Net effect: the admin shows exactly the spans that happened during an agent loop. The ASGI request span, DB queries for view dispatch, healthcheck spans, etc. are dropped at the exporter. Sentry is unaffected — SentrySpanProcessor runs as a sibling processor and sees every span regardless of the marker.

Test-suite gating

PsycopgInstrumentor wraps every Django ORM cursor — including the cursors PostgresSpanExporter uses to write spans. In tests, this creates a write-amplification feedback loop that materially slows the suite. enable_auto_instrumentation() in instrumentation.py detects pytest (via PYTEST_CURRENT_TEST env var or pytest in sys.modules) and no-ops by default. Override with OTEL_INSTRUMENT_IN_TESTS=1 if a specific test needs the auto-instrumentation surface active.

Golden-signal metrics

Beyond traces, the chat/agent/retrieval code emits counters and histograms via campus_core.observability.metrics.MetricsService (CloudWatch-bound — see Observability Stack). Alarms target these names directly in infrastructure/app/monitoring.tf.

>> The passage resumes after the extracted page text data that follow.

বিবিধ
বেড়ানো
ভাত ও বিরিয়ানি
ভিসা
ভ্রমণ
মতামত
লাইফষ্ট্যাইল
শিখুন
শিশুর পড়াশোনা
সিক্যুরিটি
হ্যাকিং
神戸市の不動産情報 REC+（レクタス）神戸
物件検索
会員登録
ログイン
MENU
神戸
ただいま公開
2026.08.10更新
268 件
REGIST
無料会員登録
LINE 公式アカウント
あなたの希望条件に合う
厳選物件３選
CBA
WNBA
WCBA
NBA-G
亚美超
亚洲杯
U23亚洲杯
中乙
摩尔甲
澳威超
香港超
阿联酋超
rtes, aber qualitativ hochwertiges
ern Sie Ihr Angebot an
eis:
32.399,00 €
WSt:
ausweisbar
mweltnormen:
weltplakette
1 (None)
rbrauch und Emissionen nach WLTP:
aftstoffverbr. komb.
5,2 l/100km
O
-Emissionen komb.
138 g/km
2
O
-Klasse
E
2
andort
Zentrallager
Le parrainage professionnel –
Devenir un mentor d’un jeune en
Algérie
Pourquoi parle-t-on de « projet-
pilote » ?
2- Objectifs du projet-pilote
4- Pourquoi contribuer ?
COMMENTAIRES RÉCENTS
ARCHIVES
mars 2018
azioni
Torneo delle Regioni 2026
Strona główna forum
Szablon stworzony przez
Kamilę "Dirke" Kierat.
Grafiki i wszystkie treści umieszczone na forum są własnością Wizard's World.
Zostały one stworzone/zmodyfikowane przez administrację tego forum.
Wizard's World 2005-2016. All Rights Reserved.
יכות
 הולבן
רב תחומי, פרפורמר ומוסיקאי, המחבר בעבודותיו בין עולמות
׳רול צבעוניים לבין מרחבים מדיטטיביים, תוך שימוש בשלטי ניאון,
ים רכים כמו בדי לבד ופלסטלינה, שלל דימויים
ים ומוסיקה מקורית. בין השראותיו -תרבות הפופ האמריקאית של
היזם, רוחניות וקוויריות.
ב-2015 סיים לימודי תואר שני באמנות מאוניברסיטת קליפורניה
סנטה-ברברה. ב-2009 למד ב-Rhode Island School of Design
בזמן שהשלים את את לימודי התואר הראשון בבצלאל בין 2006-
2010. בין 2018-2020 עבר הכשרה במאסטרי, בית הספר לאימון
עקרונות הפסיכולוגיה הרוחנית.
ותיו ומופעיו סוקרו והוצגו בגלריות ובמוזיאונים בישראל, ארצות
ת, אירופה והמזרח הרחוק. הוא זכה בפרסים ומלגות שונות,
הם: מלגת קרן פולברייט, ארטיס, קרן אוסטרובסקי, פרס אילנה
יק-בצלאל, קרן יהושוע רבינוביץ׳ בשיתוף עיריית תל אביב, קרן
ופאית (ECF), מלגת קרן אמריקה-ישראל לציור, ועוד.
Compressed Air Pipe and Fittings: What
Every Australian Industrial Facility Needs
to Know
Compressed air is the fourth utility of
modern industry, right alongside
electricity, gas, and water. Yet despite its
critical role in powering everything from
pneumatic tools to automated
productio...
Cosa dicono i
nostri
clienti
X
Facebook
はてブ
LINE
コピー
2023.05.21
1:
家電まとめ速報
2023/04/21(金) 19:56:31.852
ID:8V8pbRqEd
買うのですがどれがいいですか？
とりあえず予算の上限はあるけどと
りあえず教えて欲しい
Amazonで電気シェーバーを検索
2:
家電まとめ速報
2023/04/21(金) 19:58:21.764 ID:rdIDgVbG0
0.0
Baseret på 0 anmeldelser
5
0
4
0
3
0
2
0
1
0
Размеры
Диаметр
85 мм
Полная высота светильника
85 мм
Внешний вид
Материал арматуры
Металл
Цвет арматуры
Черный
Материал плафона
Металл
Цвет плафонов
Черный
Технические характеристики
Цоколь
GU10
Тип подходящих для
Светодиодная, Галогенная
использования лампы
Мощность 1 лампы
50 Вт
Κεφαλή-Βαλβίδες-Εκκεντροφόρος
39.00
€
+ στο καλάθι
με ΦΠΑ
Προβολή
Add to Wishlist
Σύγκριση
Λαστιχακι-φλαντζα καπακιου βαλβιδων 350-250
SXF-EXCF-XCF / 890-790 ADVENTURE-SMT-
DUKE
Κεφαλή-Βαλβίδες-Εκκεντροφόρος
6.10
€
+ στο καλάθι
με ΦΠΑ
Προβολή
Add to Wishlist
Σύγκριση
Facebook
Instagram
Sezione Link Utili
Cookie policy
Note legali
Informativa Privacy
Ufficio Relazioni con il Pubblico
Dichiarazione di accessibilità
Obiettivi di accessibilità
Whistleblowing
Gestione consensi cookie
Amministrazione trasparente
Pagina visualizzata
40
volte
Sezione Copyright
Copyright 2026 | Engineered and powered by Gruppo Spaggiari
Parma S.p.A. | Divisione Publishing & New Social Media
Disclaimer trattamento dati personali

Surface Metric Where emitted
Chat chat.request.count, chat.request.error_count, chat.request.duration_ms chat_service.py::generate_response
Chat chat.steps_per_response, chat.tools_used_per_response chat_service.py::generate_response (on success)
Agent agent.run.count, agent.run.error_count, agent.run.status.<completed\|error\|max_iterations> _emit_agent_metrics in agent_core.py (called from all three terminal paths)
Agent agent.iteration_count, agent.tool_call_count, agent.tokens.input, agent.tokens.output same
Agent agent.no_tool_calls_count same — fires when an agent run completed without ever calling a tool (routing-regression signal)
Tool tool.<name>.success_count, tool.<name>.failure_count, tool.<name>.exception_count, tool.<name>.duration_ms _execute_tool_traced in agent_core.py
Retrieval retrieval.duration_ms, retrieval.request_count, retrieval.result_count retrieval_service.py::retrieve
Retrieval retrieval.empty_result_count, retrieval.error_count same

psycopg v3 + OTel

CampusCore uses psycopg[binary]>=3.2. The matching OTel instrumentor is opentelemetry-instrumentation-psycopg (v3 only — the v2 instrumentor is a separate package, opentelemetry-instrumentation-psycopg2). Together this means every DB query made by Django's ORM or by hand-rolled connection.cursor() blocks becomes an OTel span when auto-instrumentation is active.

If you ever need to revert to psycopg2 (you shouldn't), also swap the instrumentor name in instrumentation.py::_instrument_psycopg or those spans silently disappear from the trace tree.